▶ TASK DIRECTIONS
Using the transcript below, decide whether each statement agrees with it: (a) The Forestry Commission is now helping to buy and develop land. (b) The project began as a Forestry Commission initiative. (c) The concordat with the Forestry Commission was signed last year. For each, answer yes or no and quote the words of the transcript that decide it.

▶ SELECTED TEXT
We have in fact had some very major features in the national press
over the years. That was not. I believe the briefing came from
the Forestry Commission for that particular piece. We would welcome
it very much if other bodies, particularly those we consider our
partner bodies in the National Forest, were to help us with that
8. Did the paper get in touch with you?
(Miss Bell) No.
9. Do you think your partners may wish they
were doing the job or rather resent your being set up? Tell us
what you think about this.
(Miss Bell) I think the relationship particularly
with the Forestry Commission has grown over the years, there is
no doubt about that. I do not know how they felt about it at the
beginning but it was a Countryside Commission initiative at the
beginning. Our relationship with the Forestry Commission has grown
enormously and they are helping now to purchase land and develop
land in their own right which I think will give them a greater
sense of ownership of the project.
10. So by getting closer you mean you would
say at the beginning the partnership arrangement was a difficult
one to make work in practice, or people could not see why you
were doing it and not them?
(Miss Bell) I think there was not the same sense of
involvement by the Forestry Commission at the very beginning as
there is now.
(Mr Astling) We were set up as a single purpose body
and I think there is a sense that other people looked at that
200 square miles which got missed off the map as "ours"
and not "theirs". I think over the years we have gradually
come much closer together with the Forestry Commission, we have
signed a concordat with them earlier this year, where we have
a whole series of areas of joint working with them, but there
are other national bodies which still regard the 200 square miles
as something which someone has got a budget to do things in and
11. To make progress you have obviously to persuade
and cajole all sorts of people because it is a multi-use area,
but let us just look at the Forestry Commission a bit more. Come
on! Let's be honest, the Forestry Commission is known, certainly
in the past, for being a very harsh and narrowly-based organisation,
not just in the way they have planted and the physical appearance
of it but its attitude to biodiversity and public access, and
it must be rather a difficult organisation to work with. Are there
genuine signs, not because you have to say so hereor think
you have to say it hereof making the Forestry Commission
relax with regard to their operations where they affect you?

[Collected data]
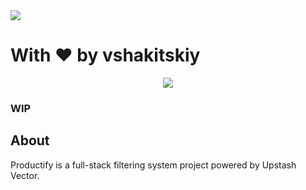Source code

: <img src="https://github.com/vshakitskiy/productify/preview.jpg" align="center">

# With ♥ by vshakitskiy
<p align="center">
  <a href="https://skillicons.dev">
    <img src="https://skillicons.dev/icons?i=,ts,react,tailwind,nextjs,&theme=dark" />
  </a>
</p>

### WIP

## About

Productify is a full-stack filtering system project powered by Upstash Vector.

▶ RESULT
(a) Yes: "they are helping now to purchase land and develop land in their own right"
(b) No: "it was a Countryside Commission initiative at the beginning"
(c) No: "we have signed a concordat with them earlier this year"